I was very surprised to learn the other day that git ls-files 'foo*'
will expand wildcards (including character classes), in the absence of
expansion by the shell. (git version 2.1.4)

joey@darkstar:~/tmp/aaa>git ls-files 'foo*bar'
foo*bar
foobazbar
joey@darkstar:~/tmp/aaa>git ls-files '[abc]'
[abc]
a
b

As far as I can see this behavior is not documented on the man page,
except for a tiny mention in the --with-tree documentation, where
it says "<file> (i.e. path pattern)".

Since I wanted to avoid this wildcard expension, I tried slash-escaping
the wildcard characters. This works:

joey@darkstar:~/tmp/aaa>git ls-files 'foo\*bar'
foo*bar
joey@darkstar:~/tmp/aaa>git ls-files '\[abc\]'
[abc]

But, there is a weird behavior here with subdirectories. While normally
ls-files would recurse, slash-escaped wildcard characters in the directory
name prevent recursion.

joey@darkstar:~/tmp/aaa>git ls-files 'foo[d]'
foo[d]/subfile
food
joey@darkstar:~/tmp/aaa>git ls-files 'foo\[d\]'
joey@darkstar:~/tmp/aaa>

The above example shows a case where it's impossible to get ls-files
to only list files in a directory and not other files that match the
wildcard.
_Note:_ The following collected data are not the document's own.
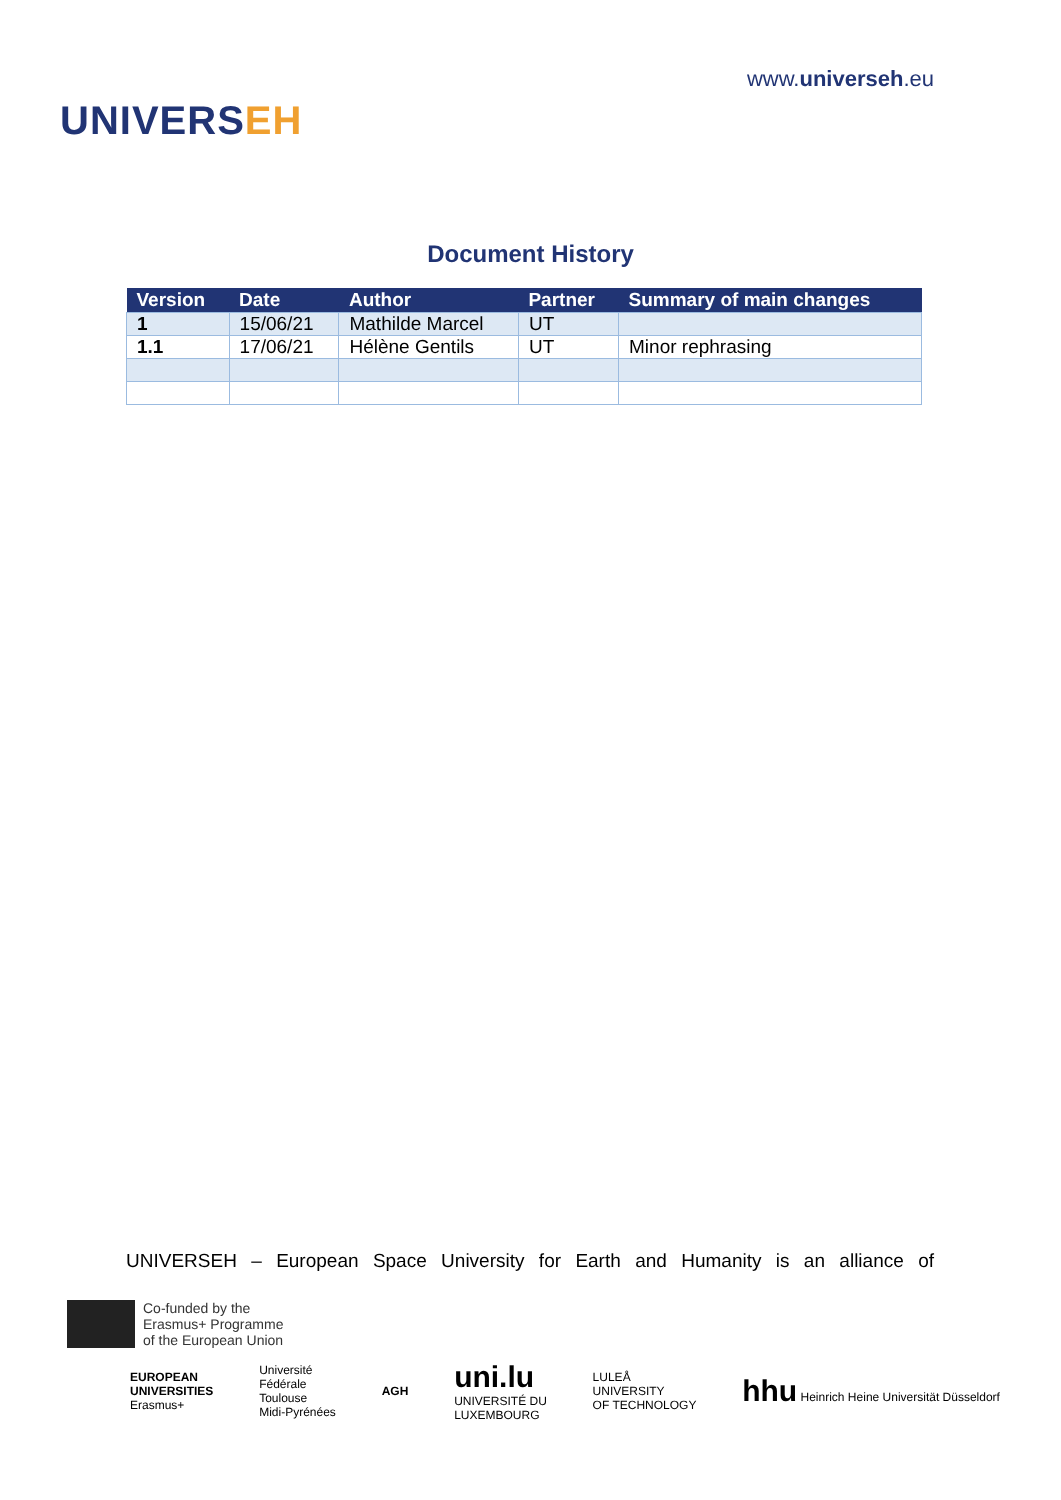UNIVERSEH
www.universeh.eu
Document History
| Version | Date | Author | Partner | Summary of main changes |
| --- | --- | --- | --- | --- |
| 1 | 15/06/21 | Mathilde Marcel | UT | |
| 1.1 | 17/06/21 | Hélène Gentils | UT | Minor rephrasing |
UNIVERSEH – European Space University for Earth and Humanity is an alliance of
Co-funded by the
Erasmus+ Programme
of the European Union
EUROPEAN
UNIVERSITIES
Erasmus+
Université
Fédérale
Toulouse
Midi-Pyrénées
AGH
uni.lu
UNIVERSITÉ DU
LUXEMBOURG
LULEÅ
UNIVERSITY
OF TECHNOLOGY
hhu Heinrich Heine Universität Düsseldorf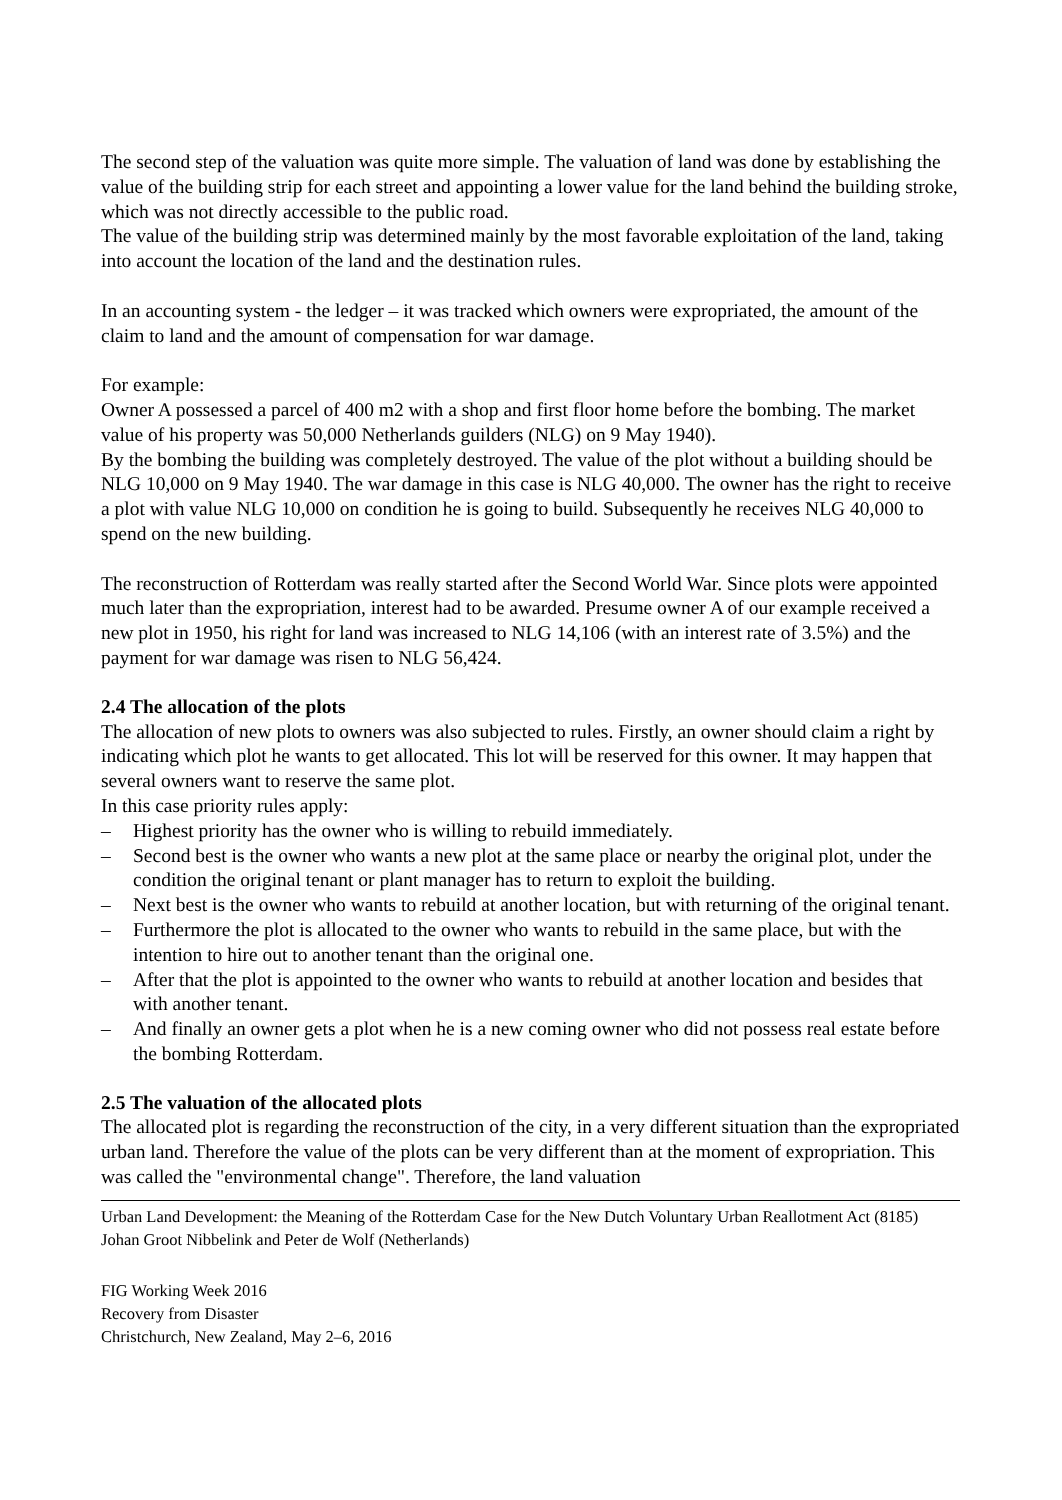The second step of the valuation was quite more simple. The valuation of land was done by establishing the value of the building strip for each street and appointing a lower value for the land behind the building stroke, which was not directly accessible to the public road.
The value of the building strip was determined mainly by the most favorable exploitation of the land, taking into account the location of the land and the destination rules.
In an accounting system - the ledger – it was tracked which owners were expropriated, the amount of the claim to land and the amount of compensation for war damage.
For example:
Owner A possessed a parcel of 400 m2 with a shop and first floor home before the bombing. The market value of his property was 50,000 Netherlands guilders (NLG) on 9 May 1940).
By the bombing the building was completely destroyed. The value of the plot without a building should be NLG 10,000 on 9 May 1940. The war damage in this case is NLG 40,000. The owner has the right to receive a plot with value NLG 10,000 on condition he is going to build. Subsequently he receives NLG 40,000 to spend on the new building.
The reconstruction of Rotterdam was really started after the Second World War. Since plots were appointed much later than the expropriation, interest had to be awarded. Presume owner A of our example received a new plot in 1950, his right for land was increased to NLG 14,106 (with an interest rate of 3.5%) and the payment for war damage was risen to NLG 56,424.
2.4 The allocation of the plots
The allocation of new plots to owners was also subjected to rules. Firstly, an owner should claim a right by indicating which plot he wants to get allocated. This lot will be reserved for this owner. It may happen that several owners want to reserve the same plot.
In this case priority rules apply:
– Highest priority has the owner who is willing to rebuild immediately.
– Second best is the owner who wants a new plot at the same place or nearby the original plot, under the condition the original tenant or plant manager has to return to exploit the building.
– Next best is the owner who wants to rebuild at another location, but with returning of the original tenant.
– Furthermore the plot is allocated to the owner who wants to rebuild in the same place, but with the intention to hire out to another tenant than the original one.
– After that the plot is appointed to the owner who wants to rebuild at another location and besides that with another tenant.
– And finally an owner gets a plot when he is a new coming owner who did not possess real estate before the bombing Rotterdam.
2.5 The valuation of the allocated plots
The allocated plot is regarding the reconstruction of the city, in a very different situation than the expropriated urban land. Therefore the value of the plots can be very different than at the moment of expropriation. This was called the "environmental change". Therefore, the land valuation
Urban Land Development: the Meaning of the Rotterdam Case for the New Dutch Voluntary Urban Reallotment Act (8185)
Johan Groot Nibbelink and Peter de Wolf (Netherlands)
FIG Working Week 2016
Recovery from Disaster
Christchurch, New Zealand, May 2–6, 2016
This seems like it must be a bug, and it means it's impossible
to reliably work around the wildcard expansion behavior.

I suspect that this wildcard expansion behavior is useful somewhere.
But from the perspective of using ls-files as plumbing, where you want
to get out some subset of what was put in, it's not nice.